**What you need to do**: The word to look for is "required". Report every line of the entries below that has it.

**Material for this task**:

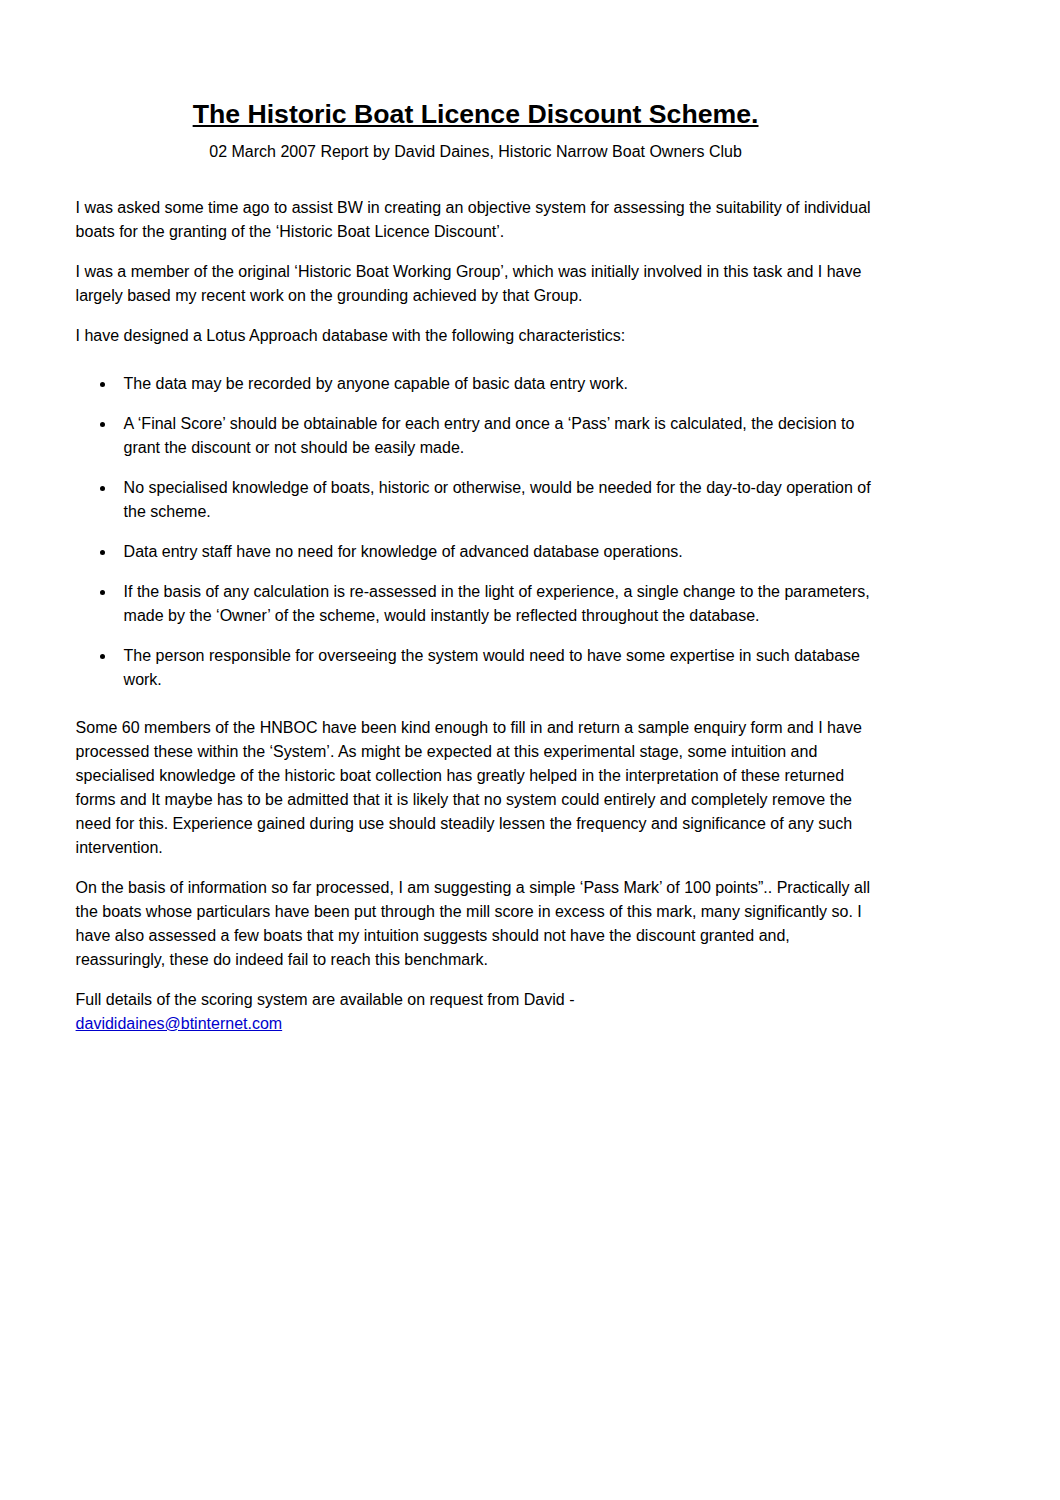The Historic Boat Licence Discount Scheme.
02 March 2007 Report by David Daines, Historic Narrow Boat Owners Club
I was asked some time ago to assist BW in creating an objective system for assessing the suitability of individual boats for the granting of the ‘Historic Boat Licence Discount’.
I was a member of the original ‘Historic Boat Working Group’, which was initially involved in this task and I have largely based my recent work on the grounding achieved by that Group.
I have designed a Lotus Approach database with the following characteristics:
The data may be recorded by anyone capable of basic data entry work.
A ‘Final Score’ should be obtainable for each entry and once a ‘Pass’ mark is calculated, the decision to grant the discount or not should be easily made.
No specialised knowledge of boats, historic or otherwise, would be needed for the day-to-day operation of the scheme.
Data entry staff have no need for knowledge of advanced database operations.
If the basis of any calculation is re-assessed in the light of experience, a single change to the parameters, made by the ‘Owner’ of the scheme, would instantly be reflected throughout the database.
The person responsible for overseeing the system would need to have some expertise in such database work.
Some 60 members of the HNBOC have been kind enough to fill in and return a sample enquiry form and I have processed these within the ‘System’. As might be expected at this experimental stage, some intuition and specialised knowledge of the historic boat collection has greatly helped in the interpretation of these returned forms and It maybe has to be admitted that it is likely that no system could entirely and completely remove the need for this. Experience gained during use should steadily lessen the frequency and significance of any such intervention.
On the basis of information so far processed, I am suggesting a simple ‘Pass Mark’ of 100 points”.. Practically all the boats whose particulars have been put through the mill score in excess of this mark, many significantly so. I have also assessed a few boats that my intuition suggests should not have the discount granted and, reassuringly, these do indeed fail to reach this benchmark.
Full details of the scoring system are available on request from David -
davididaines@btinternet.com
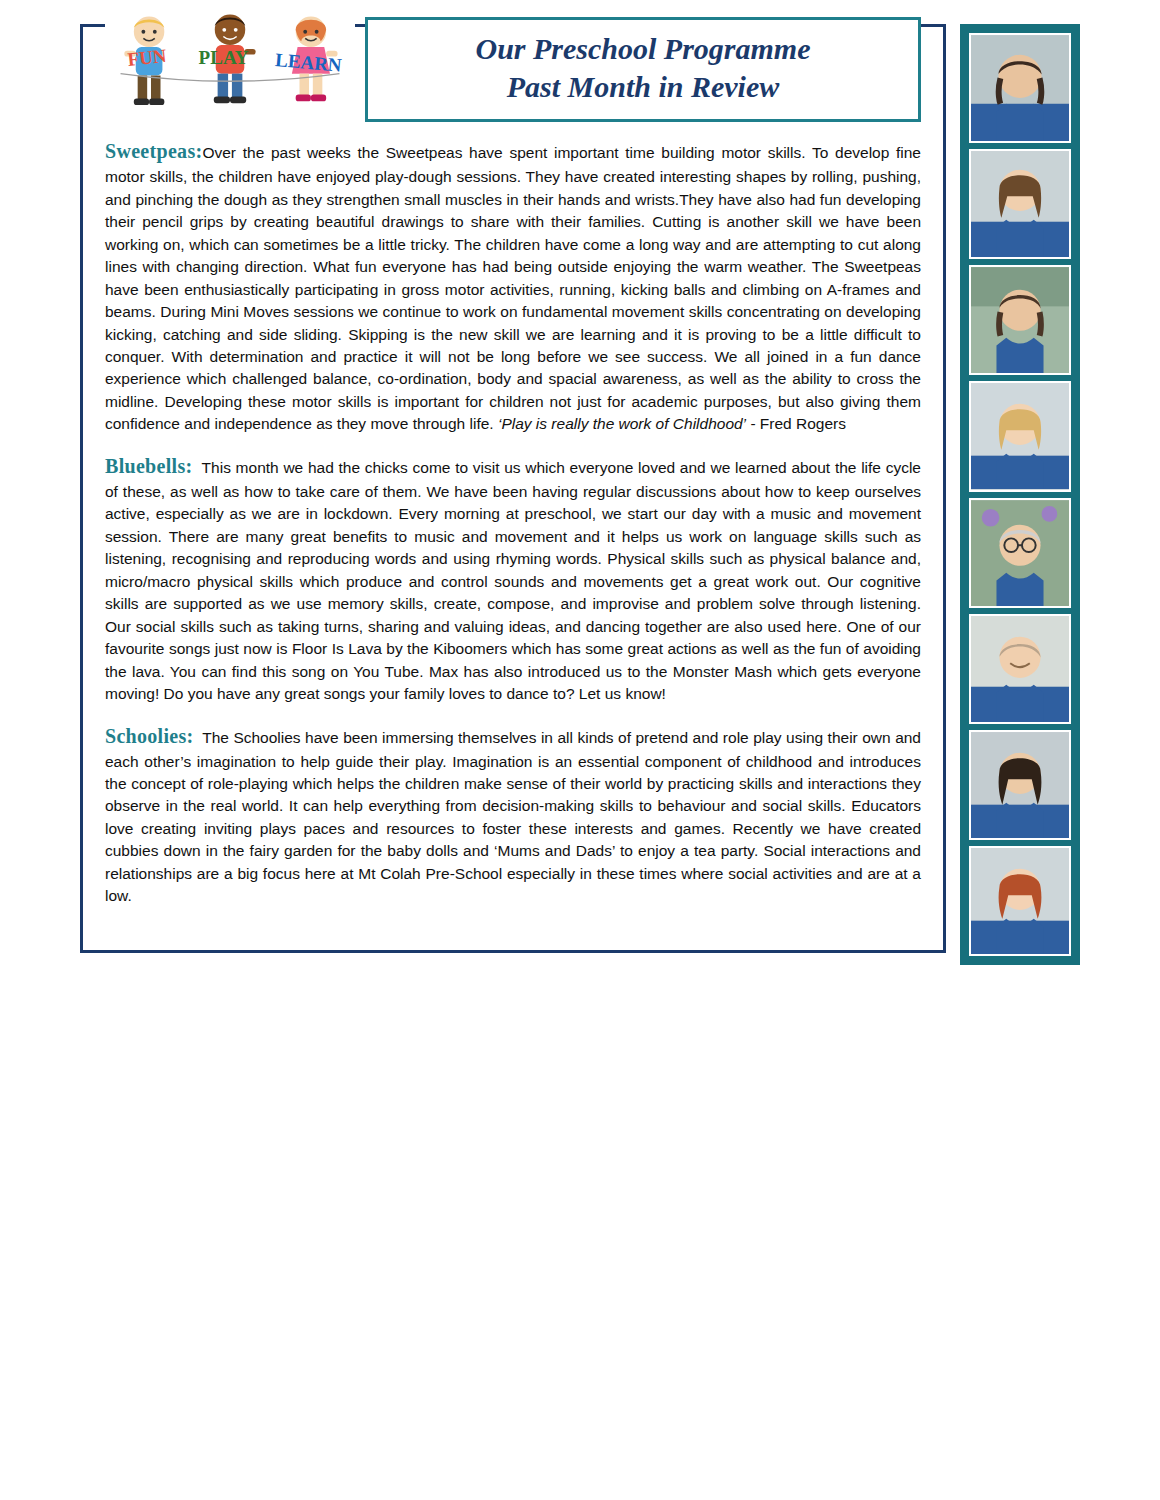FUN PLAY LEARN
Our Preschool Programme
Past Month in Review
Sweetpeas: Over the past weeks the Sweetpeas have spent important time building motor skills. To develop fine motor skills, the children have enjoyed play-dough sessions. They have created interesting shapes by rolling, pushing, and pinching the dough as they strengthen small muscles in their hands and wrists.They have also had fun developing their pencil grips by creating beautiful drawings to share with their families. Cutting is another skill we have been working on, which can sometimes be a little tricky. The children have come a long way and are attempting to cut along lines with changing direction. What fun everyone has had being outside enjoying the warm weather. The Sweetpeas have been enthusiastically participating in gross motor activities, running, kicking balls and climbing on A-frames and beams. During Mini Moves sessions we continue to work on fundamental movement skills concentrating on developing kicking, catching and side sliding. Skipping is the new skill we are learning and it is proving to be a little difficult to conquer. With determination and practice it will not be long before we see success. We all joined in a fun dance experience which challenged balance, co-ordination, body and spacial awareness, as well as the ability to cross the midline. Developing these motor skills is important for children not just for academic purposes, but also giving them confidence and independence as they move through life. ‘Play is really the work of Childhood’ - Fred Rogers
Bluebells: This month we had the chicks come to visit us which everyone loved and we learned about the life cycle of these, as well as how to take care of them. We have been having regular discussions about how to keep ourselves active, especially as we are in lockdown. Every morning at preschool, we start our day with a music and movement session. There are many great benefits to music and movement and it helps us work on language skills such as listening, recognising and reproducing words and using rhyming words. Physical skills such as physical balance and, micro/macro physical skills which produce and control sounds and movements get a great work out. Our cognitive skills are supported as we use memory skills, create, compose, and improvise and problem solve through listening. Our social skills such as taking turns, sharing and valuing ideas, and dancing together are also used here. One of our favourite songs just now is Floor Is Lava by the Kiboomers which has some great actions as well as the fun of avoiding the lava. You can find this song on You Tube. Max has also introduced us to the Monster Mash which gets everyone moving! Do you have any great songs your family loves to dance to? Let us know!
Schoolies: The Schoolies have been immersing themselves in all kinds of pretend and role play using their own and each other’s imagination to help guide their play. Imagination is an essential component of childhood and introduces the concept of role-playing which helps the children make sense of their world by practicing skills and interactions they observe in the real world. It can help everything from decision-making skills to behaviour and social skills. Educators love creating inviting plays paces and resources to foster these interests and games. Recently we have created cubbies down in the fairy garden for the baby dolls and ‘Mums and Dads’ to enjoy a tea party. Social interactions and relationships are a big focus here at Mt Colah Pre-School especially in these times where social activities and are at a low.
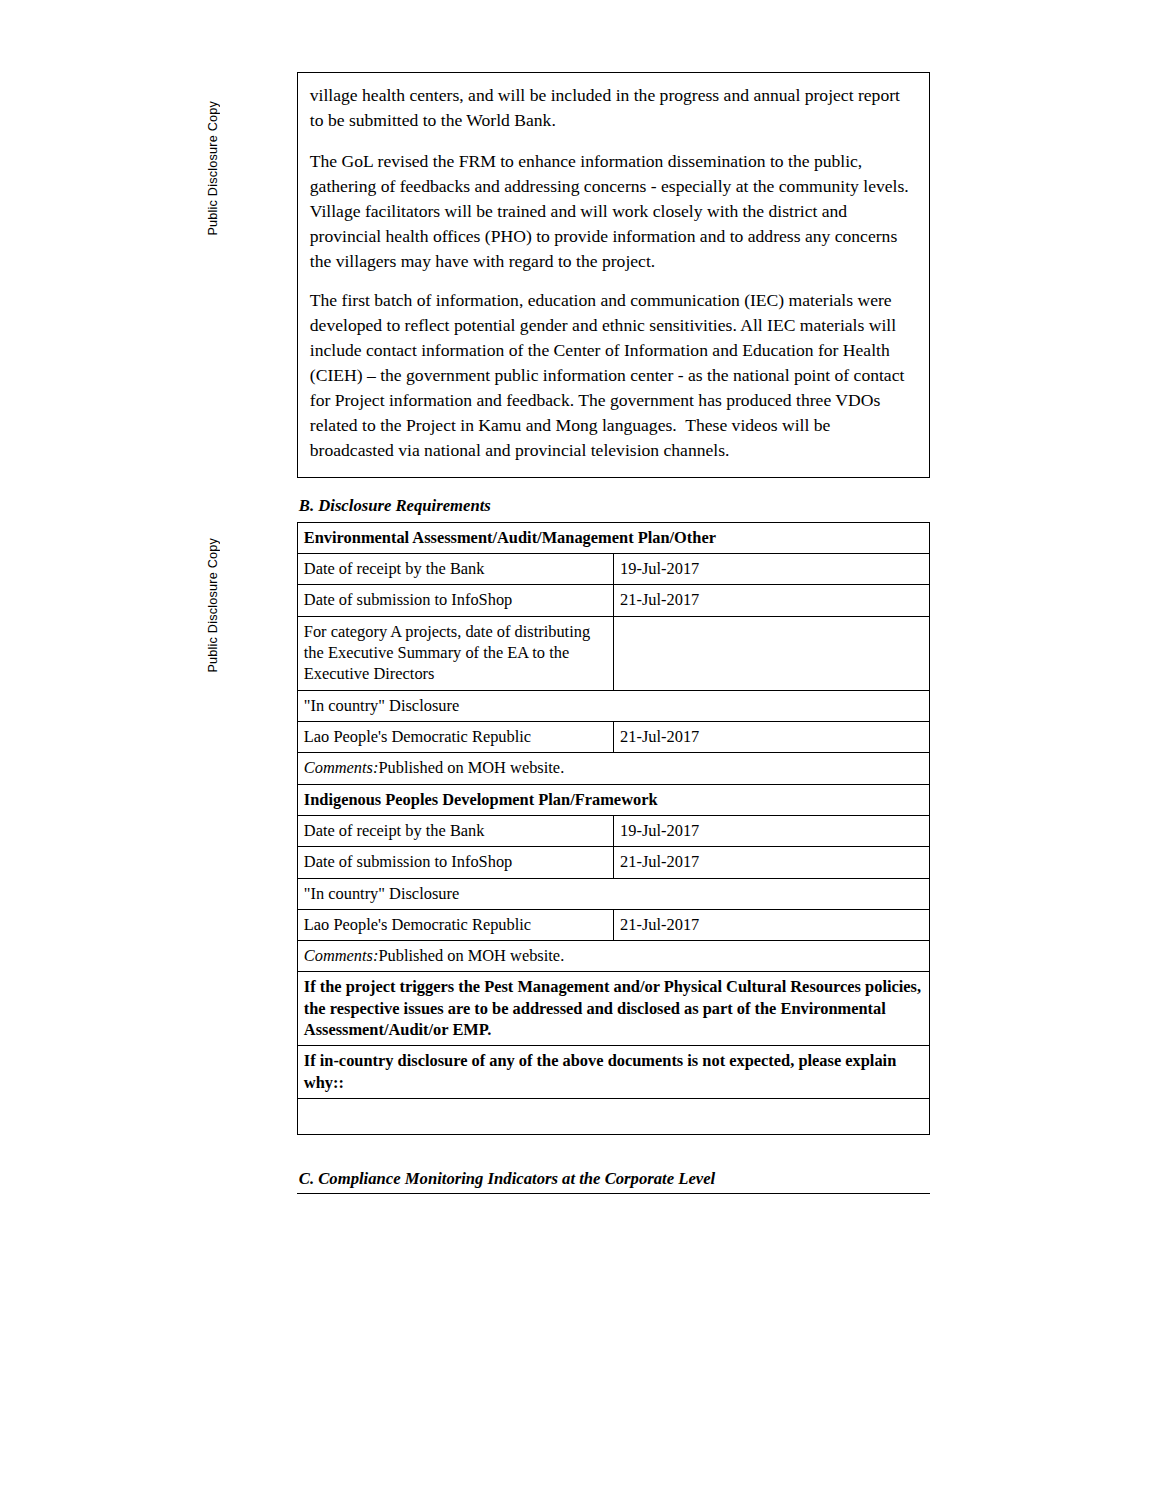Public Disclosure Copy
Public Disclosure Copy
village health centers, and will be included in the progress and annual project report to be submitted to the World Bank.
The GoL revised the FRM to enhance information dissemination to the public, gathering of feedbacks and addressing concerns - especially at the community levels. Village facilitators will be trained and will work closely with the district and provincial health offices (PHO) to provide information and to address any concerns the villagers may have with regard to the project.
The first batch of information, education and communication (IEC) materials were developed to reflect potential gender and ethnic sensitivities. All IEC materials will include contact information of the Center of Information and Education for Health (CIEH) – the government public information center - as the national point of contact for Project information and feedback. The government has produced three VDOs related to the Project in Kamu and Mong languages. These videos will be broadcasted via national and provincial television channels.
B. Disclosure Requirements
| Environmental Assessment/Audit/Management Plan/Other |
| Date of receipt by the Bank | 19-Jul-2017 |
| Date of submission to InfoShop | 21-Jul-2017 |
| For category A projects, date of distributing the Executive Summary of the EA to the Executive Directors | |
| "In country" Disclosure |
| Lao People's Democratic Republic | 21-Jul-2017 |
| Comments: Published on MOH website. |
| Indigenous Peoples Development Plan/Framework |
| Date of receipt by the Bank | 19-Jul-2017 |
| Date of submission to InfoShop | 21-Jul-2017 |
| "In country" Disclosure |
| Lao People's Democratic Republic | 21-Jul-2017 |
| Comments: Published on MOH website. |
| If the project triggers the Pest Management and/or Physical Cultural Resources policies, the respective issues are to be addressed and disclosed as part of the Environmental Assessment/Audit/or EMP. |
| If in-country disclosure of any of the above documents is not expected, please explain why:: |
C. Compliance Monitoring Indicators at the Corporate Level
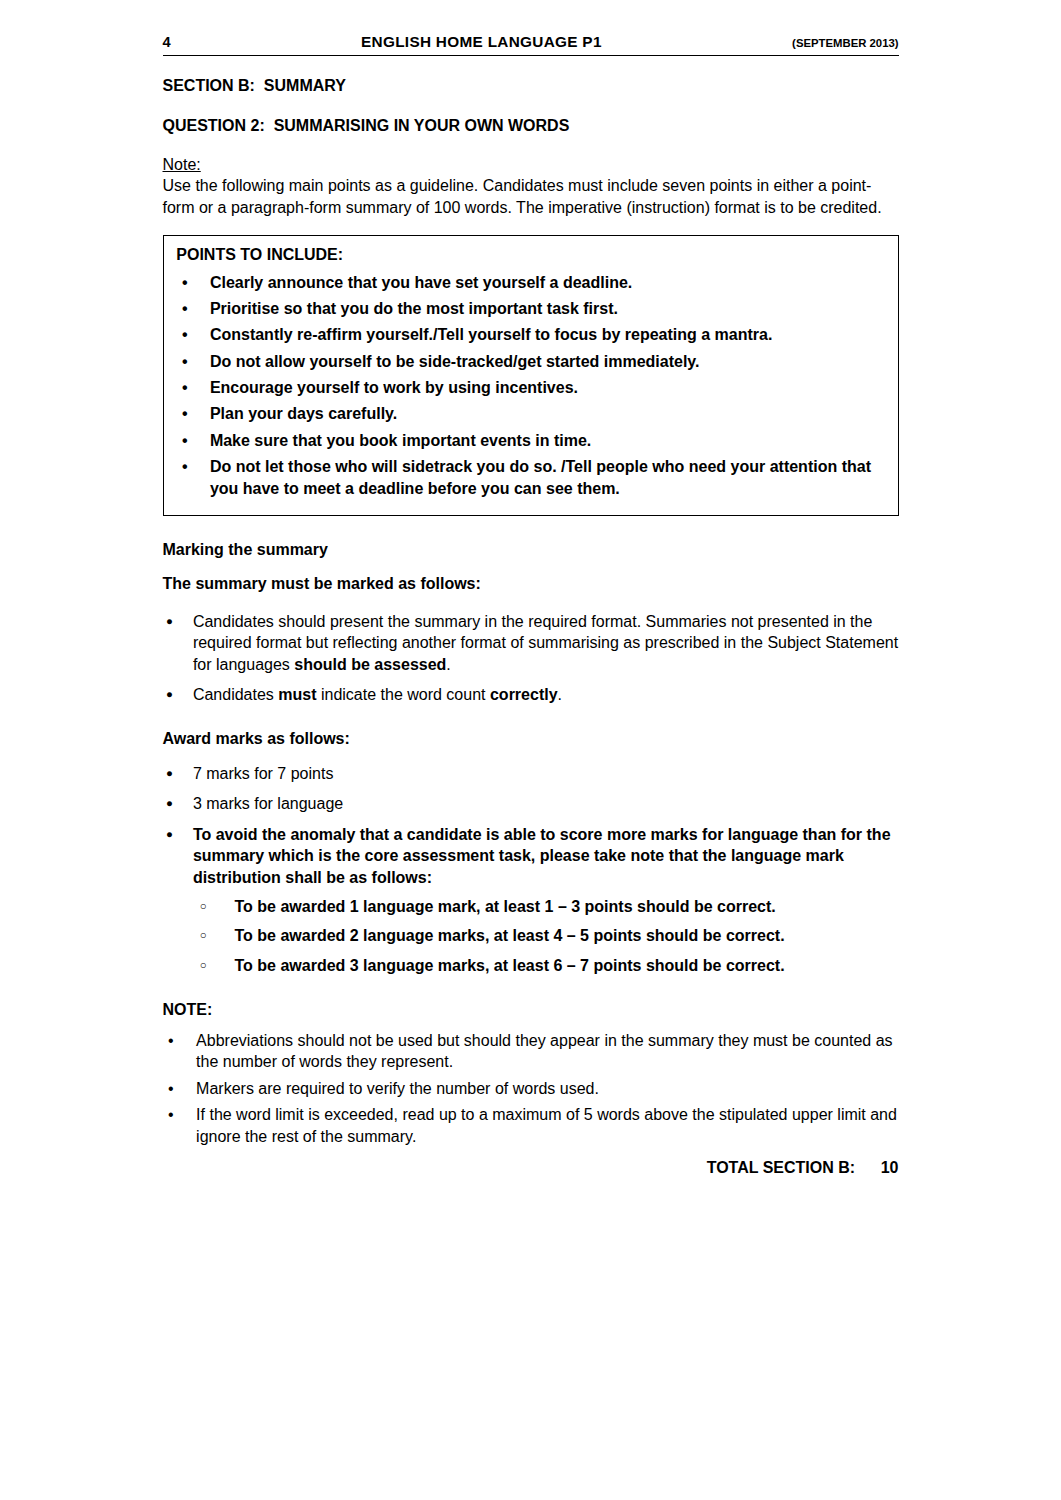4 ENGLISH HOME LANGUAGE P1 (SEPTEMBER 2013)
SECTION B: SUMMARY
QUESTION 2: SUMMARISING IN YOUR OWN WORDS
Note:
Use the following main points as a guideline. Candidates must include seven points in either a point-form or a paragraph-form summary of 100 words. The imperative (instruction) format is to be credited.
POINTS TO INCLUDE:
Clearly announce that you have set yourself a deadline.
Prioritise so that you do the most important task first.
Constantly re-affirm yourself./Tell yourself to focus by repeating a mantra.
Do not allow yourself to be side-tracked/get started immediately.
Encourage yourself to work by using incentives.
Plan your days carefully.
Make sure that you book important events in time.
Do not let those who will sidetrack you do so. /Tell people who need your attention that you have to meet a deadline before you can see them.
Marking the summary
The summary must be marked as follows:
Candidates should present the summary in the required format. Summaries not presented in the required format but reflecting another format of summarising as prescribed in the Subject Statement for languages should be assessed.
Candidates must indicate the word count correctly.
Award marks as follows:
7 marks for 7 points
3 marks for language
To avoid the anomaly that a candidate is able to score more marks for language than for the summary which is the core assessment task, please take note that the language mark distribution shall be as follows:
To be awarded 1 language mark, at least 1 – 3 points should be correct.
To be awarded 2 language marks, at least 4 – 5 points should be correct.
To be awarded 3 language marks, at least 6 – 7 points should be correct.
NOTE:
Abbreviations should not be used but should they appear in the summary they must be counted as the number of words they represent.
Markers are required to verify the number of words used.
If the word limit is exceeded, read up to a maximum of 5 words above the stipulated upper limit and ignore the rest of the summary.
TOTAL SECTION B: 10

**Finished exercise**:
Candidates should present the summary in the required format. Summaries not presented in the required format but reflecting another format of summarising as prescribed in the Subject Statement for languages should be assessed.
Markers are required to verify the number of words used.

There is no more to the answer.